Omgaan met rouw en verlies kan erg moeilijk zijn. Het is een gevoelig en persoonlijk onderwerp dat diepe emoties, herinneringen en gevoelens oproept. Wat helpt senioren in het rouwproces en wat juist niet? De antwoorden op deze vragen zijn zeer divers: geen twee verhalen zijn hetzelfde, zo blijkt uit het onderzoek Rouw en Verlies.Iedereen krijgt vroeg of laat te maken met rouw. Op de vraag wat het meest impactvolle verlies was in hun leven, noemen de invullers van de vragenlijst als eerste hun moeder en de levenspartner. Opvallend genoeg wordt het verlies van vaders iets minder vaak genoemd. Uit het onderzoek blijkt dat het moeilijker is om met verlies van een dierbare om te gaan wanneer dit onverwacht plaats heeft gevonden. Maar dat betekent zeker niet automatisch dat een aangekondigd verlies gemakkelijker te verwerken is.
Waar is behoefte aan?
Iedereen gaat met het verlies van een dierbare op zijn eigen, unieke wijze om.
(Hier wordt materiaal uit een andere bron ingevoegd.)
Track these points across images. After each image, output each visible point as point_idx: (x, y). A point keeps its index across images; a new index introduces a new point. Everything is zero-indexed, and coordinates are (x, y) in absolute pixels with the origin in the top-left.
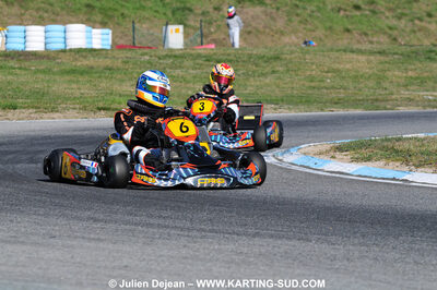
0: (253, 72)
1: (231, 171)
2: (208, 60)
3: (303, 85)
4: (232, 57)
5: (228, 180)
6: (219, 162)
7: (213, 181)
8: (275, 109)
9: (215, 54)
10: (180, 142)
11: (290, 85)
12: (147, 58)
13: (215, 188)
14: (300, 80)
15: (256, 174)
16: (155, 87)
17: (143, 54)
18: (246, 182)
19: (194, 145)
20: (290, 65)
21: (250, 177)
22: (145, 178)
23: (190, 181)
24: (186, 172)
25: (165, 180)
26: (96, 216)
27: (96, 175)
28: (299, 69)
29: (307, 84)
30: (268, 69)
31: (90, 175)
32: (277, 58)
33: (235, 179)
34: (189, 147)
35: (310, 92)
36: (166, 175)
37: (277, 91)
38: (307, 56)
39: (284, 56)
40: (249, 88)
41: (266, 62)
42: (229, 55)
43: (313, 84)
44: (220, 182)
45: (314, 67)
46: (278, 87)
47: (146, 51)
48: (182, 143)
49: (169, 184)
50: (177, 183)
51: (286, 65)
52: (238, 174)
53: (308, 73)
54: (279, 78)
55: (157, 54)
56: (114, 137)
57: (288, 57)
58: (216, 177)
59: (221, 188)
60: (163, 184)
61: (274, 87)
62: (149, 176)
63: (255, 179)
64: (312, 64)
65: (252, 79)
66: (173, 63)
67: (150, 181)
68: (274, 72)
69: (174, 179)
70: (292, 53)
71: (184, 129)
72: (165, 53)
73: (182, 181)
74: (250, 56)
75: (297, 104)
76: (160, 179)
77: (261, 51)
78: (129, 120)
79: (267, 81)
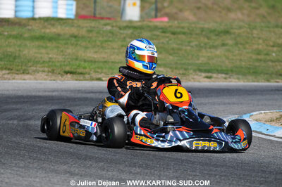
0: (205, 44)
1: (222, 136)
2: (164, 32)
3: (251, 58)
4: (186, 30)
5: (220, 144)
6: (211, 127)
7: (207, 144)
8: (225, 78)
9: (170, 26)
10: (175, 107)
11: (238, 57)
12: (109, 28)
13: (208, 151)
14: (247, 53)
15: (244, 139)
16: (144, 56)
17: (106, 25)
18: (236, 146)
19: (188, 110)
20: (238, 39)
21: (239, 142)
22: (144, 139)
23: (185, 143)
24: (183, 135)
25: (163, 141)
26: (72, 170)
27: (95, 134)
28: (247, 43)
29: (254, 57)
30: (218, 42)
31: (89, 134)
32: (227, 32)
33: (227, 143)
34: (183, 112)
35: (257, 64)
36: (163, 137)
37: (227, 62)
38: (255, 32)
39: (232, 31)
40: (202, 59)
41: (217, 35)
42: (183, 28)
43: (259, 57)
44: (213, 145)
45: (261, 41)
46: (228, 58)
47: (108, 21)
48: (177, 108)
49: (166, 145)
50: (174, 144)
51: (235, 39)
52: (229, 139)
53: (255, 47)
54: (229, 50)
55: (118, 24)
56: (110, 99)
57: (237, 31)
58: (210, 141)
59: (214, 152)
60: (160, 145)
61: (224, 58)
62: (147, 137)
63: (243, 145)
64: (259, 38)
65: (204, 51)
66: (132, 33)
67: (148, 142)
68: (223, 45)
69: (171, 141)
70: (240, 28)
71: (179, 95)
72: (125, 24)
73: (179, 143)
74: (202, 30)
75: (244, 75)
76: (157, 140)
77: (212, 25)
78: (123, 85)
79: (218, 52)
Kort na de uitvaart lopen de behoeften van nabestaanden dan ook sterk uiteen. De een heeft behoefte aan de aanwezigheid van familie en vrienden om zich heen (34%), terwijl de ander juist verlangt naar persoonlijke ruimte en rust (23%). Dat maakt het complex om het juiste te doen voor nabestaanden. Toch kunnen we in het algemeen wel stellen dat kort na de uitvaart de meeste nabestaanden behoefte hebben aan mensen om zich heen, waarmee ze herinneringen kunnen ophalen en die hen emotioneel ondersteunen.
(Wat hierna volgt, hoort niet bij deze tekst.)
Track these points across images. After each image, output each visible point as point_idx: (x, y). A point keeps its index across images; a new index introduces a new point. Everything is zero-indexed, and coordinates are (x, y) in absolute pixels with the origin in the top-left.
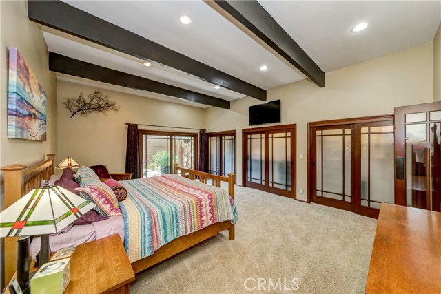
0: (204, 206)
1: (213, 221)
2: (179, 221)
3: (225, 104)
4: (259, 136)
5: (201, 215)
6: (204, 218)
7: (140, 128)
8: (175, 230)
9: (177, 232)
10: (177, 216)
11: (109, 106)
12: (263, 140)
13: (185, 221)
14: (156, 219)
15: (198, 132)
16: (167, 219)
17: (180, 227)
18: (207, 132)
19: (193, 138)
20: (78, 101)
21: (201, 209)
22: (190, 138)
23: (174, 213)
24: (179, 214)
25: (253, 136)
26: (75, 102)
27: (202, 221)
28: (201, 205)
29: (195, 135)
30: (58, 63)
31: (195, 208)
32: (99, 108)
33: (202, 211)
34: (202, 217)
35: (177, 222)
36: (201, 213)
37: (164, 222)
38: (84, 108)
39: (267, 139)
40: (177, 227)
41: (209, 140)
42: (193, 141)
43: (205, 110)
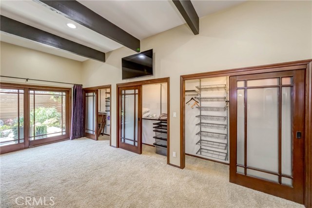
4: (133, 91)
12: (137, 96)
15: (71, 86)
18: (84, 87)
19: (65, 94)
22: (61, 93)
29: (67, 91)
41: (85, 96)
42: (64, 97)
43: (81, 64)
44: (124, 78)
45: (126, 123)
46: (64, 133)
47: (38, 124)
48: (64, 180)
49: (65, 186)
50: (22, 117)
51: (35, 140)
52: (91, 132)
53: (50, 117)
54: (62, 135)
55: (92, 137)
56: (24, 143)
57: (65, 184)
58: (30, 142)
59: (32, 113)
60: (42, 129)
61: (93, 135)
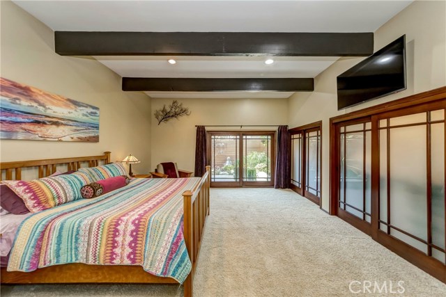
0: (121, 232)
1: (133, 260)
2: (79, 241)
3: (306, 85)
4: (360, 127)
5: (114, 244)
6: (118, 251)
7: (207, 129)
8: (73, 252)
9: (76, 255)
10: (78, 234)
11: (184, 111)
12: (369, 134)
13: (89, 244)
14: (52, 230)
15: (276, 129)
16: (65, 234)
17: (80, 249)
18: (289, 128)
19: (269, 137)
20: (163, 111)
21: (115, 236)
22: (266, 137)
23: (75, 229)
24: (81, 233)
25: (349, 128)
26: (161, 113)
27: (113, 253)
28: (117, 231)
29: (272, 133)
30: (130, 84)
31: (106, 231)
32: (176, 115)
33: (117, 239)
34: (114, 247)
35: (76, 242)
36: (114, 242)
37: (60, 236)
38: (166, 116)
39: (376, 131)
40: (76, 248)
41: (291, 139)
42: (270, 141)
43: (288, 100)
44: (340, 108)
45: (347, 180)
46: (269, 180)
47: (249, 168)
48: (259, 228)
49: (259, 234)
50: (238, 159)
51: (246, 182)
52: (297, 185)
53: (261, 162)
54: (268, 182)
55: (298, 190)
56: (239, 182)
57: (259, 231)
58: (243, 182)
59: (244, 157)
60: (252, 172)
61: (299, 188)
Wat kun je beter niet zeggen of doen?
‘Zwijgen en doen alsof er niks gebeurd is.”‘Zeggen: “Hij is uit zijn lijden verlost. Het is beter zo.”’
‘Zeggen: “Het went wel.” Goed bedoeld, maar het went nooit.’
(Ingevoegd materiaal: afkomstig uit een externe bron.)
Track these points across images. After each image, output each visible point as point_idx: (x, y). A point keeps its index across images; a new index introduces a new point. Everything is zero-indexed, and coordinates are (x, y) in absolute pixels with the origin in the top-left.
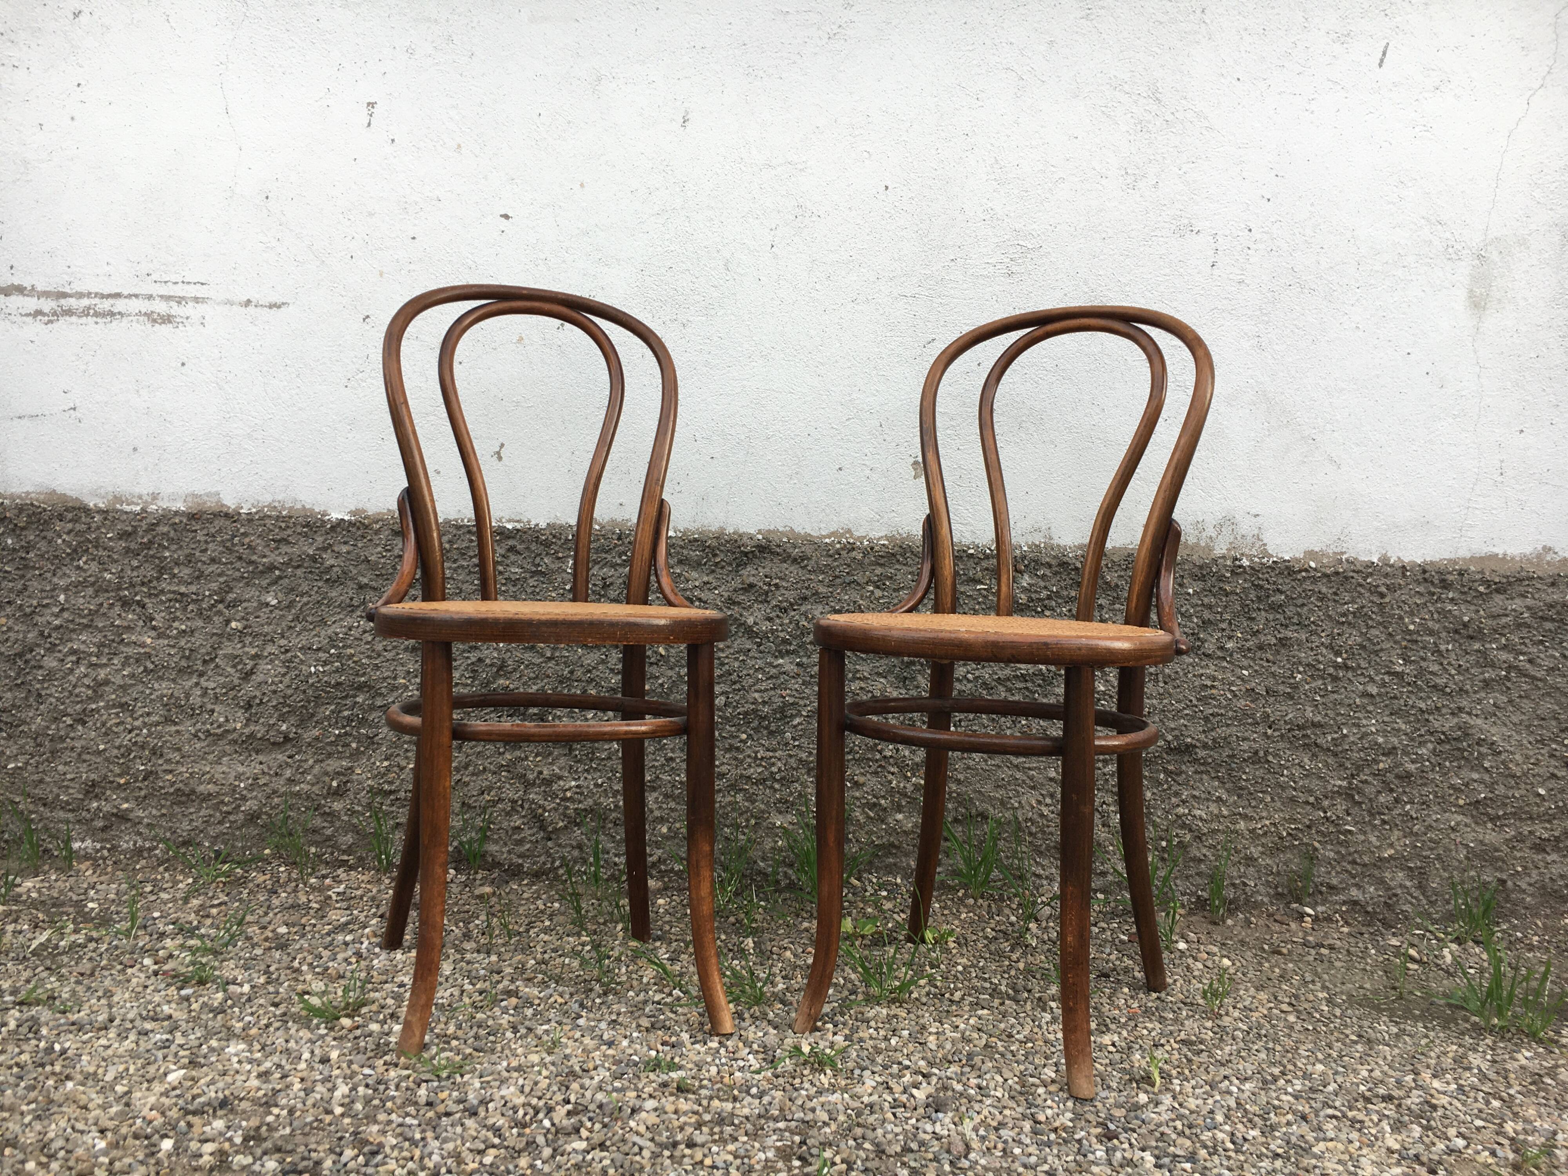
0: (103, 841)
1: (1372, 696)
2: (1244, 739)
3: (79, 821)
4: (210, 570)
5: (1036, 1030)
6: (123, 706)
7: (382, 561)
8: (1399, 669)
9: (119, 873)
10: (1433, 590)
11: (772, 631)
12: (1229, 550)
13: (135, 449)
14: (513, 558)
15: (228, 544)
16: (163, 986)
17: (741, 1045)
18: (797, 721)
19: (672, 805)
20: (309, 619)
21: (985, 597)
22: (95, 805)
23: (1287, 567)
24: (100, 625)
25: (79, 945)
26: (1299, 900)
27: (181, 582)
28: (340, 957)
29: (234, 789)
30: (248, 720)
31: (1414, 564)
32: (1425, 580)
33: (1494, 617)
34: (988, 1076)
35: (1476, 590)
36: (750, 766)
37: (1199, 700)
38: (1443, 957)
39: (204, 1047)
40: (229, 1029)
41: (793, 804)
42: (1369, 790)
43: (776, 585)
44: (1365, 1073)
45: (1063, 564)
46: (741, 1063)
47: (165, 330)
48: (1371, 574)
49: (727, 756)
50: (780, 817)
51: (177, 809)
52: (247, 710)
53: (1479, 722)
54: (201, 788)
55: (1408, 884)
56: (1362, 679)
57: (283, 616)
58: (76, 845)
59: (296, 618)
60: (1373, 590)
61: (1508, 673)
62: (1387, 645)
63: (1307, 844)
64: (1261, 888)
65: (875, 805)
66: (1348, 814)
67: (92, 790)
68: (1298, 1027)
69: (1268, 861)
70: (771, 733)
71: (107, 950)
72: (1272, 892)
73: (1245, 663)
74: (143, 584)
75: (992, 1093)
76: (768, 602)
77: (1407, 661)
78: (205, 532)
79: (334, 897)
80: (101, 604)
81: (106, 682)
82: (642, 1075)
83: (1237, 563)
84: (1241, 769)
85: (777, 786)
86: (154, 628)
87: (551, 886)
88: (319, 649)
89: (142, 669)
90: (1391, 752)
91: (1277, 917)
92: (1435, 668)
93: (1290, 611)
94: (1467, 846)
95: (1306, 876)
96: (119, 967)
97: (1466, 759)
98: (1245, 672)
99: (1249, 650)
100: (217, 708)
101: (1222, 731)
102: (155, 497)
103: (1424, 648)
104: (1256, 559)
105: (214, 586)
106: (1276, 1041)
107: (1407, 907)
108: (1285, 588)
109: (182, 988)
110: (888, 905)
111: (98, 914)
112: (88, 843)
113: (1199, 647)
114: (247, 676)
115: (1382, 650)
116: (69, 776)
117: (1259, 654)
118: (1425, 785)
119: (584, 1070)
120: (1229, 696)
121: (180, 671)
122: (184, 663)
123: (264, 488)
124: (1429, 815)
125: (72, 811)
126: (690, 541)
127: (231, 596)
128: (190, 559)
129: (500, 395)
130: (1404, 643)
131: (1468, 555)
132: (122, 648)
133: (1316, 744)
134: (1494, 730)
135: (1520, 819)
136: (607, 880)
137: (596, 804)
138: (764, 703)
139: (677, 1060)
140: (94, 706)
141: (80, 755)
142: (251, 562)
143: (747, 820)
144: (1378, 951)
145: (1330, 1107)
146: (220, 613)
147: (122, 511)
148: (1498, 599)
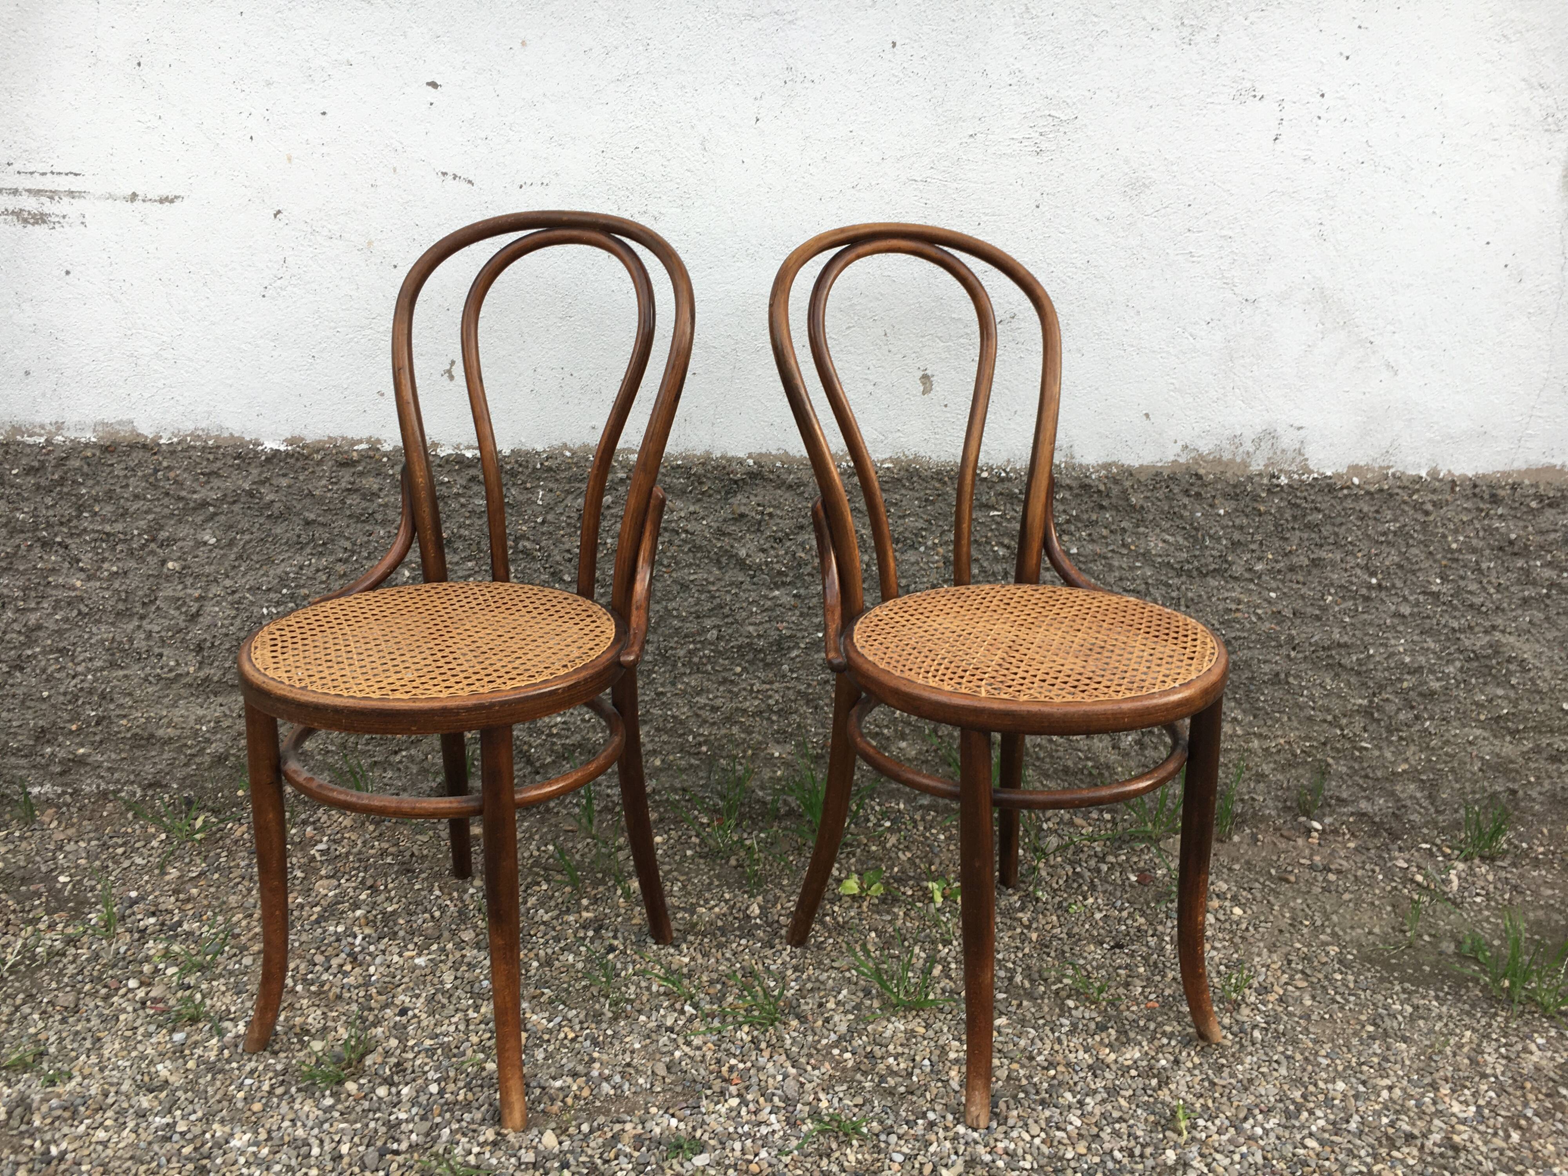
0: (62, 785)
1: (1404, 616)
2: (1265, 662)
3: (34, 767)
4: (135, 507)
5: (1056, 1047)
6: (62, 651)
7: (329, 495)
8: (1434, 588)
9: (85, 823)
10: (1482, 506)
11: (767, 564)
12: (1266, 466)
13: (27, 373)
14: (476, 488)
15: (152, 480)
16: (152, 1028)
17: (762, 1100)
18: (794, 654)
19: (665, 738)
20: (255, 558)
21: (998, 523)
22: (49, 750)
23: (1328, 485)
24: (21, 568)
25: (57, 954)
26: (1308, 814)
27: (104, 520)
28: (335, 962)
29: (196, 733)
30: (201, 663)
31: (1465, 478)
32: (1475, 495)
33: (1541, 532)
34: (1014, 1134)
35: (1528, 506)
36: (745, 699)
37: (1221, 623)
38: (1450, 882)
39: (208, 1136)
40: (230, 1101)
41: (791, 734)
42: (1390, 708)
43: (770, 515)
44: (1385, 1094)
45: (1086, 487)
46: (764, 1130)
47: (40, 230)
48: (1418, 491)
49: (721, 689)
50: (778, 747)
51: (138, 753)
52: (198, 653)
53: (1512, 639)
54: (160, 733)
55: (1419, 795)
56: (1395, 600)
57: (224, 555)
58: (35, 790)
59: (240, 557)
60: (1418, 507)
61: (1549, 590)
62: (1425, 565)
63: (1320, 761)
64: (1270, 803)
65: (877, 734)
66: (1365, 731)
67: (42, 735)
68: (1315, 1017)
69: (1280, 776)
70: (767, 665)
71: (87, 960)
72: (1280, 805)
73: (1274, 584)
74: (62, 524)
75: (1021, 1163)
76: (762, 532)
77: (1444, 579)
78: (123, 466)
79: (317, 855)
80: (19, 546)
81: (39, 627)
82: (666, 1165)
83: (1275, 481)
84: (1259, 690)
85: (774, 718)
86: (82, 570)
87: (542, 821)
88: (269, 590)
89: (75, 613)
90: (1417, 670)
91: (1285, 833)
92: (1473, 587)
93: (1326, 530)
94: (1482, 758)
95: (1315, 790)
96: (104, 991)
97: (1495, 677)
98: (1273, 595)
99: (1279, 571)
100: (166, 652)
101: (1244, 654)
102: (59, 427)
103: (1465, 566)
104: (1296, 476)
105: (142, 524)
106: (1295, 1042)
107: (1415, 817)
108: (1323, 506)
109: (173, 1030)
110: (892, 840)
111: (71, 892)
112: (47, 787)
113: (1226, 570)
114: (194, 618)
115: (1420, 569)
116: (15, 724)
117: (1289, 576)
118: (1447, 701)
119: (606, 1162)
120: (1254, 619)
121: (118, 614)
122: (121, 606)
123: (183, 414)
124: (1448, 731)
125: (26, 756)
126: (673, 468)
127: (163, 535)
128: (110, 495)
129: (446, 305)
130: (1444, 562)
131: (1524, 467)
132: (49, 591)
133: (1340, 665)
134: (1526, 647)
135: (1540, 732)
136: (600, 812)
137: (584, 738)
138: (759, 636)
139: (698, 1134)
140: (29, 652)
141: (23, 702)
142: (180, 499)
143: (744, 751)
144: (1385, 876)
145: (1355, 1157)
146: (152, 553)
147: (23, 443)
148: (1550, 513)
‘Wat niet fijn is, is dat mensen vertellen wat ze zelf allemaal meegemaakt hebben.’
‘Mensen met loze kreten: “Je belt maar wanneer je me nodig hebt.”’
‘Beloven contact te houden en dan niets meer laten horen.’
‘Dat je het een plaatsje moet geven.’
Contact houden met de overleden dierbare
Voor veel nabestaanden werkt praten over het verlies helend. Voor vrouwen geldt dit sterker dan voor mannen. Mannen gaan vaker dan gemiddeld in stilte met hun verlies om en zijn eerder geneigd om hun rouwgevoelens niet of selectief te tonen. Uit het onderzoek blijkt dat een op de twintig senioren niemand heeft om een goed gesprek mee te voeren. Ook praten met de naaste zelf over het naderend afscheid en de periode na het overlijden, vinden ouderen moeilijk. Slechts 35% geeft aan dat ze er wel betekenisvol over hebben kunnen praten. Na het overlijden praat daarentegen bijna de helft van de senioren nog tegen de dierbare die hun is ontvallen – vrouwen (62%) doen dit vaker dan mannen (32%). Het is een persoonlijke en intieme manier om gedachten, gevoelens en herinneringen te delen, ook al is diegene niet meer fysiek aanwezig.
Plak geen tijd op rouw
Uit de vraag hoelang het heeft geduurd voordat iemand goed om kon gaan met het verlies, blijkt dat de meeste mensen veel langer nodig hebben dan gedacht. Zo geeft 68% aan dat ze zes maanden tot soms wel meer dan tien jaar nodig hadden. Voor de meeste deelnemers duurde het meer dan een jaar voordat zij met het verlies om konden gaan. En dat terwijl veel mensen denken dat je er na een paar maanden wel weer overheen moet zijn.
Rouw is niet alleen een periode van afscheid nemen, maar ook een tijd van innerlijke groei en het vinden van nieuwe betekenis. De verhalen van nabestaanden laten zien hoe helder de prioriteiten van het leven worden wanneer we geconfronteerd worden met verlies. Ze benadrukken dat de meest waardevolle momenten in het leven vaak te maken hebben met liefde, verbinding en het koesteren van dierbare herinneringen.
Wat is wel goed om te doen?
‘Luisteren en belangstelling tonen. Meepraten en herinneringen ophalen. Vooral van mijn familie en een aantal goede vrienden en buren ondervind ik tot op de dag van vandaag heel veel warme belangstelling.’‘Een kassière vroeg zachtjes: “Waar is uw man? U kwam altijd samen met hem in de rolstoel?” Ze keek me bewogen aan. Toen kon ik huilen – drie weken na zijn overlijden. Dat meisje toonde oprecht meeleven. Dat heeft me enorm goed gedaan.’
‘Van een onbekende een knuffel krijgen.’ ‘Stilte, geen vragen, stil begrip.’ ‘Lieve buren brachten soep en hielden ons in de gaten. Leden van mijn tuinclub stuurden brieven, mailtjes, bloemen en belden op.’